ROS1 kinase inhibition reimagined: identifying repurposed drug via virtual screening and molecular dynamics simulations for cancer therapeutics.

作者信息

Alrouji Mohammed, Yasmin Sabina, Alhumaydhi Fahad A, Sharaf Sharaf E, Shahwan Moyad, Shamsi Anas

机构信息

Department of Medical Laboratories, College of Applied Medical Sciences, Shaqra University, Shaqra, Saudi Arabia.

Department of Pharmaceutical Chemistry, College of Pharmacy, King Khalid University, Abha, Saudi Arabia.

出版信息

Front Chem. 2024 Jul 29;12:1392650. doi: 10.3389/fchem.2024.1392650. eCollection 2024.

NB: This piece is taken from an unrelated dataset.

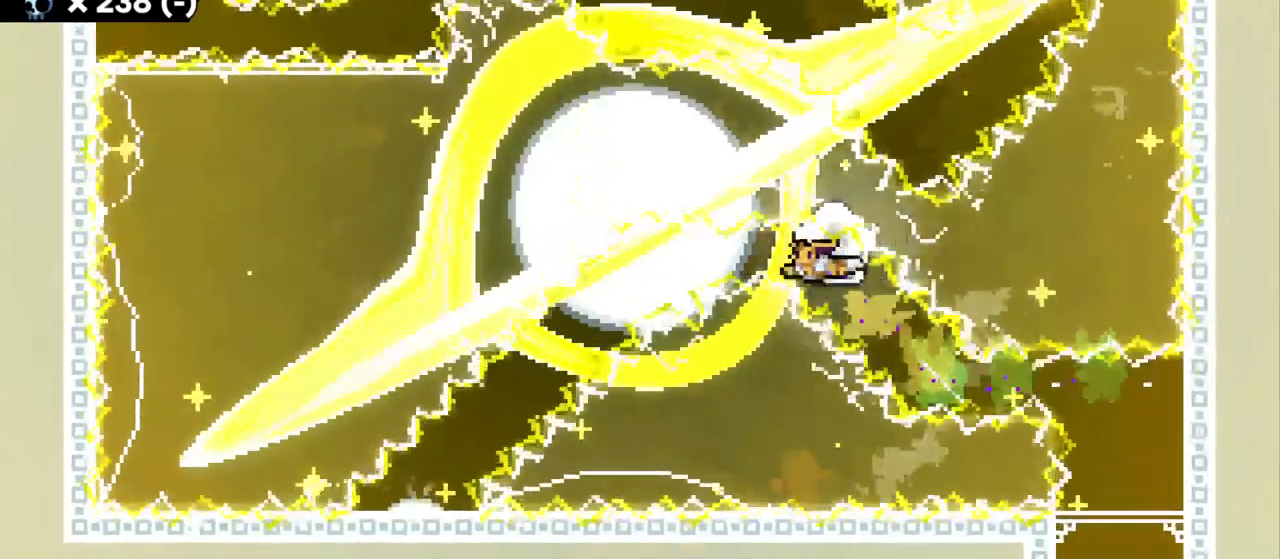
{"keys": ["a", "grab"], "events": [[100, "grab", "down"], [184, "dash", "up"]]}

DOI:10.3389/fchem.2024.1392650
PMID:39136033
原文链接:https://pmc.ncbi.nlm.nih.gov/articles/PMC11317403/
Abstract

Precision medicine has revolutionized modern cancer therapeutic management by targeting specific molecular aberrations responsible for the onset and progression of tumorigenesis. ROS proto-oncogene 1 (ROS1) is a receptor tyrosine kinase (RTK) that can induce tumorigenesis through various signaling pathways, such as cell proliferation, survival, migration, and metastasis. It has emerged as a promising therapeutic target in various cancer types. However, there is very limited availability of specific ROS1 inhibitors for therapeutic purposes. Exploring repurposed drugs for rapid and effective treatment is a useful approach. In this study, we utilized an integrated approach of virtual screening and molecular dynamics (MD) simulations of repurposing existing drugs for ROS1 kinase inhibition. Using a curated library of 3648 FDA-approved drugs, virtual screening identified drugs capable of binding to ROS1 kinase domain. The results unveil two hits, Midostaurin and Alectinib with favorable binding profiles and stable interactions with the active site residues of ROS1. These hits were subjected to stability assessment through all-atom MD simulations for 200 ns. MD results showed that Midostaurin and Alectinib were stable with ROS1. Taken together, the study showed a rational framework for the selection of repurposed Midostaurin and Alectinib with ROS1 inhibitory potential for therapeutic management after further validation.

摘要

精准医学通过针对导致肿瘤发生和进展的特定分子异常,彻底改变了现代癌症治疗管理。ROS原癌基因1(ROS1)是一种受体酪氨酸激酶(RTK),可通过多种信号通路诱导肿瘤发生,如细胞增殖、存活、迁移和转移。它已成为各种癌症类型中有前景的治疗靶点。然而,用于治疗目的的特异性ROS1抑制剂的可用性非常有限。探索重新利用的药物进行快速有效治疗是一种有用的方法。在本研究中,我们采用了虚拟筛选和分子动力学(MD)模拟的综合方法,重新利用现有药物抑制ROS1激酶。使用一个由3648种FDA批准药物组成的精选库,虚拟筛选确定了能够与ROS1激酶结构域结合的药物。结果揭示了两个命中药物,米哚妥林和阿来替尼,它们具有良好的结合模式,并与ROS1的活性位点残基有稳定的相互作用。通过200纳秒的全原子MD模拟对这些命中药物进行稳定性评估。MD结果表明米哚妥林和阿来替尼与ROS1稳定结合。综上所述,该研究展示了一个合理的框架,用于选择具有ROS1抑制潜力的重新利用的米哚妥林和阿来替尼,以便在进一步验证后用于治疗管理。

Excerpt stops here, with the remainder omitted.